ORES ne peut plus exploiter les bornes électriques de la région Mons-Borinage/Centre: la majorité d'entre elles sont désormais hors-service

Elles pourraient être reprises par un autre exploitant mais la situation n'est pas encore tranchée pour la plupart d'entre elles.

ORES ne peut plus exploiter les bornes électriques de la région Mons-Borinage/Centre: la majorité d'entre elles sont désormais hors-service
©AVPRESS

En 2016, plusieurs communes des régions de Mons-Borinage et du Centre décidaient de collaborer avec ORES, opérateur des réseaux gaz et électricité, afin de permettre l’installation de bornes de recharge pour véhicules électriques accessibles au grand public sur leur territoire. Jurbise était alors la quatrième commune, après Waterloo, Nivelles et Gosselies, à passer le cap. Frameries et Saint-Ghislain avaient emboité le pas quelques mois plus tard.

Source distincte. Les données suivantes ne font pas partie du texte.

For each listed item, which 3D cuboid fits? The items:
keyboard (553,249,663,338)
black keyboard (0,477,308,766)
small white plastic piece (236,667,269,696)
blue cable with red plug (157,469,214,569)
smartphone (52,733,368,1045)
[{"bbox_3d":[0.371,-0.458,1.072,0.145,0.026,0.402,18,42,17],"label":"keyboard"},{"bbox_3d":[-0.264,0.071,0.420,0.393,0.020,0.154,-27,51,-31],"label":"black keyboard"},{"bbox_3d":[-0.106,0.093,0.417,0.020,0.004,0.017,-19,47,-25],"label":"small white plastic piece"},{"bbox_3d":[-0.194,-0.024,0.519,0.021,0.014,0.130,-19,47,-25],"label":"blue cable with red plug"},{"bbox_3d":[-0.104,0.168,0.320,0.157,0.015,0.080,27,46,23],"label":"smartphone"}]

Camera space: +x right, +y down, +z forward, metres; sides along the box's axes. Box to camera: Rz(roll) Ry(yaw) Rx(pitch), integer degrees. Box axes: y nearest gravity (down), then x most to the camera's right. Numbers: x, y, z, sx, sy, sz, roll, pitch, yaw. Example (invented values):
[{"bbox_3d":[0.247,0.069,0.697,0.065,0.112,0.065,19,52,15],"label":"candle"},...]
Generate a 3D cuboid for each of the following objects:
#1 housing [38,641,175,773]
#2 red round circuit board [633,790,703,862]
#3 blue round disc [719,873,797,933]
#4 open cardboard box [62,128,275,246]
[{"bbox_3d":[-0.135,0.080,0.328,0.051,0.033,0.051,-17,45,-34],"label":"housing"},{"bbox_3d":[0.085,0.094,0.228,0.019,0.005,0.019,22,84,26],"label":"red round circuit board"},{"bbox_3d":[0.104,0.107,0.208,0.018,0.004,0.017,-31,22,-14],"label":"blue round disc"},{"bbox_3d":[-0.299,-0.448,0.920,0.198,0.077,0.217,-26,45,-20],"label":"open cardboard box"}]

Six ans plus tard, la législation a changé et les bornes ne sont plus en service. "Un changement de décret est intervenu au niveau régional. Il a été prévu que la gestion des bornes électriques ne soit plus une prérogative d'ORES, nous n'avons donc plus la possibilité de les exploiter", explique Annabel Vanbéver, porte-parole du gestionnaire. "Lorsque nous avons pris connaissance de ce changement, nous avons pris contact avec les communes concernées afin de leur expliquer les changements à venir."

Plusieurs possibilités s'offrent désormais à elles. "La commune peut décider de reprendre la gestion de la borne à sa charge, la mettre momentanément en service en attendant éventuellement une reprise, la remplacer par une borne de nouvelle génération ou, finalement, la mettre hors service et la démonter." Cette communication est tombée en mai dernier et à ce jour, plusieurs décisions sont encore en suspens.

"Les bornes électriques de Frameries, Saint-Ghislain et Jurbise dans la région de Mons-Borinage et de Chapelle-lez-Herlaimont et de La Hestre sont masquées. C’est-à-dire qu’elles sont pour l’instant sous un statut provisoire : soit un repreneur est trouvé pour en assurer la gestion, soit elles seront démontées. La borne de Quaregnon a été reprise par l’administration communale mais elle est pour l’instant toujours masquée car un repreneur doit être trouvé pour en assurer l’exploitation."

Il en est de même pour la borne de Binche. La borne de Soignies a quant à elle été reprise et est toujours en service. "Il ne nous appartient plus de suivre le devenir de ces bornes. Peut-être qu'entre la communication du premier choix de la commune et aujourd'hui, le statut desdites bornes a évolué. Nous ne sommes pas censés être tenus au courant, mais dans la majorité des cas, on peut supposer que la situation est toujours transitoire."

Pour ORES, l’opération aura finalement été relativement vaine. Deux ans après l’installation des bornes dans la région, très peu d’entre elles avaient été utilisées. De juillet 2016 à février dernier à Saint-Ghislain, seules 39 recharges ont été enregistrées. À Frameries et à Soignies, ces chiffres descendaient respectivement à 30 et à 20. À Jurbise, pourtant l’une des premières communes à avoir franchi le pas de l’incitation électrique, seuls 12 rechargements avaient été comptabilisés.

Il faut cependant bien garder à l’esprit qu’à cette époque, la mobilité alternative n’en était encore qu’à ses débutés. L’utilisation des bornes aurait donc pu exploser, même si la majorité des propriétaires de véhicules électriques disposent d’une borne de rechargement à domicile ou sur leur lieu de travail.